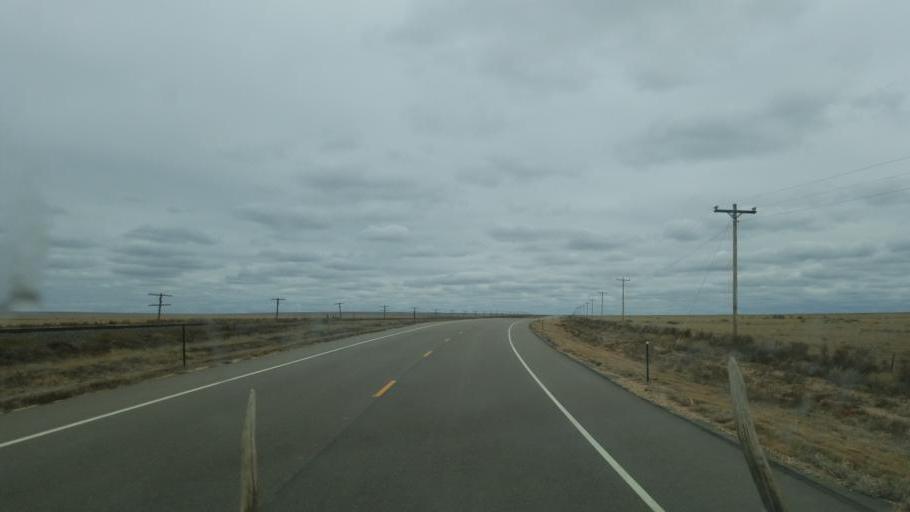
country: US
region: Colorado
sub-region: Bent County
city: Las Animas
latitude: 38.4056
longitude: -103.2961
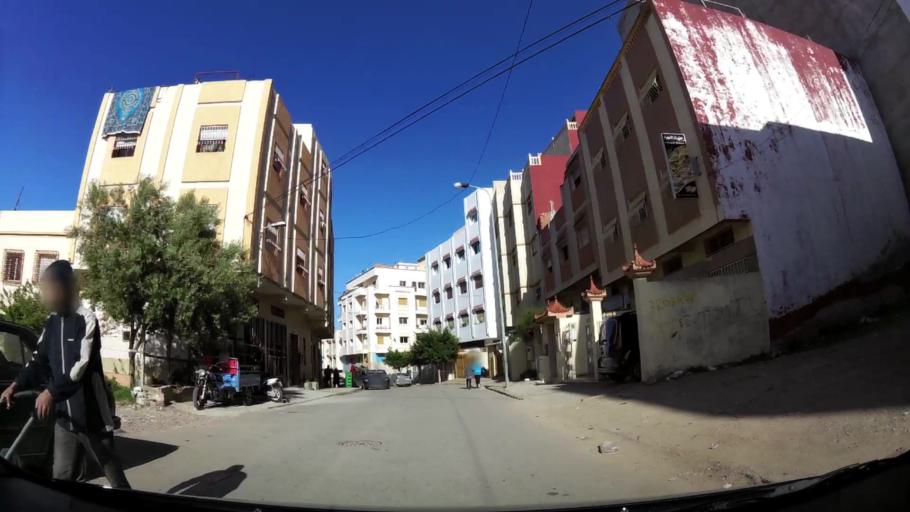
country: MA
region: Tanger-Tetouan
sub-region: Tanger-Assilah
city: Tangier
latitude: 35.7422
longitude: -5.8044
────
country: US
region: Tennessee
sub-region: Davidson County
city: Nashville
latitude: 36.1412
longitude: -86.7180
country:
────
*The task*. Can you retype the lines starting at the line with "sub-region: Bent County" and ending at the line with "longitude: -5.8044", with both included and the pictures left out?

*Written response*.
sub-region: Bent County
city: Las Animas
latitude: 38.4056
longitude: -103.2961
country: MA
region: Tanger-Tetouan
sub-region: Tanger-Assilah
city: Tangier
latitude: 35.7422
longitude: -5.8044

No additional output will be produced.